Dans notre religion, nous ne disons pas ça, mais au contraire, nous recherchons à être des hommes et des femmes qui prenons conscience que nous sommes en route et que bien des choses nous manquent pour être dans cette pleine communion avec le Seigneur. Et c’est de ce manque que nous allons partir pour être avec Lui et nous mettre en route.

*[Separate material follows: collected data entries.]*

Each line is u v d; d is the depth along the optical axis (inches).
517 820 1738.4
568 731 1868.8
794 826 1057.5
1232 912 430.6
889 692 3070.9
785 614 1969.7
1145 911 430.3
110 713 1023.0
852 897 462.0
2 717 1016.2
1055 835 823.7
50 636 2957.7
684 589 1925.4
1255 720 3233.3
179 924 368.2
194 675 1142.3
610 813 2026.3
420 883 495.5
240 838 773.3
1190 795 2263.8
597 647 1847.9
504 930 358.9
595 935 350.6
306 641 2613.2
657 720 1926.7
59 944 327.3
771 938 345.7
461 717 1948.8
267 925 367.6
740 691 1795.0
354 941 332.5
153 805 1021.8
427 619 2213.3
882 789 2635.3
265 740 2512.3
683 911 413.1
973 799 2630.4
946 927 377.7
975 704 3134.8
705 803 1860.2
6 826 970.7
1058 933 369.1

Demandons à Jésus d’être des témoins comme Il l’a été, comme les apôtres l’ont été : ils reviennent de mission et ils racontent tout ce qu’ils ont vécu auprès du Seigneur.
Soyons des témoins de Celui qui nous appelle des ténèbres à Son admirable lumière,

Amen !


Références des lectures du jour :

  • Livre de Jérémie 23,1-6.
  • Psaume 23(22),1-2ab.2c-3.4.5.6.
  • Lettre de saint Paul Apôtre aux Éphésiens 2,13-18.
  • Évangile de Jésus-Christ selon saint Marc 6,30-34 :

En ce temps-là, les Apôtres se réunirent auprès de Jésus, et lui annoncèrent tout ce qu’ils avaient fait et enseigné.
Il leur dit : « Venez à l’écart dans un endroit désert, et reposez-vous un peu. » De fait, ceux qui arrivaient et ceux qui partaient étaient nombreux, et l’on n’avait même pas le temps de manger.
Alors, ils partirent en barque pour un endroit désert, à l’écart.
Les gens les virent s’éloigner, et beaucoup comprirent leur intention. Alors, à pied, de toutes les villes, ils coururent là-bas et arrivèrent avant eux.
En débarquant, Jésus vit une grande foule. Il fut saisi de compassion envers eux, parce qu’ils étaient comme des brebis sans berger. Alors, il se mit à les enseigner longuement.